My Exotic Life
At the same time that I have been sharing my life in mission through these blogs, I have been sharing some of my daily experiences with my friends and family on Facebook. One reply that I keep getting when I describe my life is “how exotic!” When I hear this comment, I aIways smile inside as I have never thought of my life in Asia as “exotic.”
I have lived in many other places in my life and even in other countries, but my life has never been described as “exotic” as much as it is now. I do think of my life as new and different here and some days, it is very different from home. Yet the repeated use of “exotic” has made me reflect on what others are seeing and what makes for what everyone is calling my exotic life.
I think people use the word exotic especially when talking about a place or experience that is far away from your home. I cannot think of a time someone described the United States or Canada as exotic. Things or places we know are more familiar but places far away from our home are what we think of when we say “exotic.”
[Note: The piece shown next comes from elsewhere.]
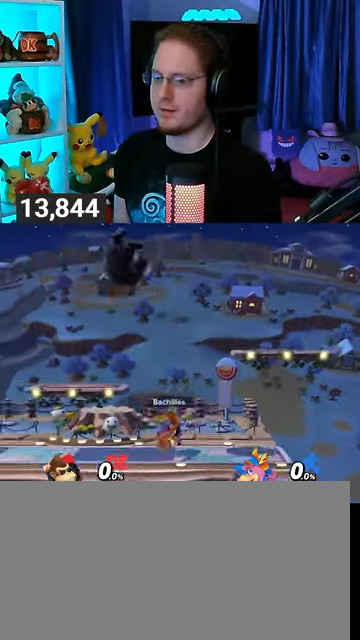
{"buttons": [], "left_stick": "down-left", "right_stick": "center", "events": [[500, "left_stick", "down-left"]]}
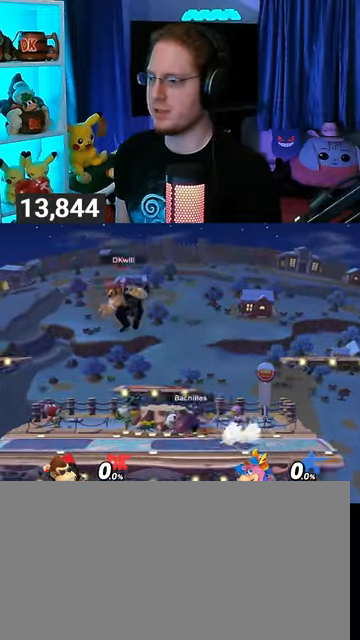
{"buttons": [], "left_stick": "center", "right_stick": "center", "events": [[33, "right_stick", "right"], [167, "right_stick", "center"], [400, "left_stick", "left"], [500, "left_stick", "center"]]}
When I think of the places I have heard people describe as exotic, it seems one thing they have in common is that these places often have a hot climate. I have not heard of Alaska or Sweden as being exotic, but I have heard this about Papua New Guinea, Polynesia, and Thailand, all of which are in the hot tropics.
At times, it seems exotic is a way of speaking about cultures that may be more primitive than our own. In the modern age, when other cultures are less technological, it is common to see them as something different, something foreign to us, something “exotic.” When our culture has forgotten its roots it is easy to forget how our ancestors held some of the very same customs and traditions.
I think the most common reason people have used the term “exotic,” in addition to the earlier reasons, is because they are encountering something unknown to them. When others have habits, traditions, or foods very different from our own, we think of them being “exotic.” Here in Indonesia we eat papayas, green or ripe, just as many cultures do, but since we also eat papaya flowers, papaya leaves, and banana flowers, those who have never eaten them call this “exotic.”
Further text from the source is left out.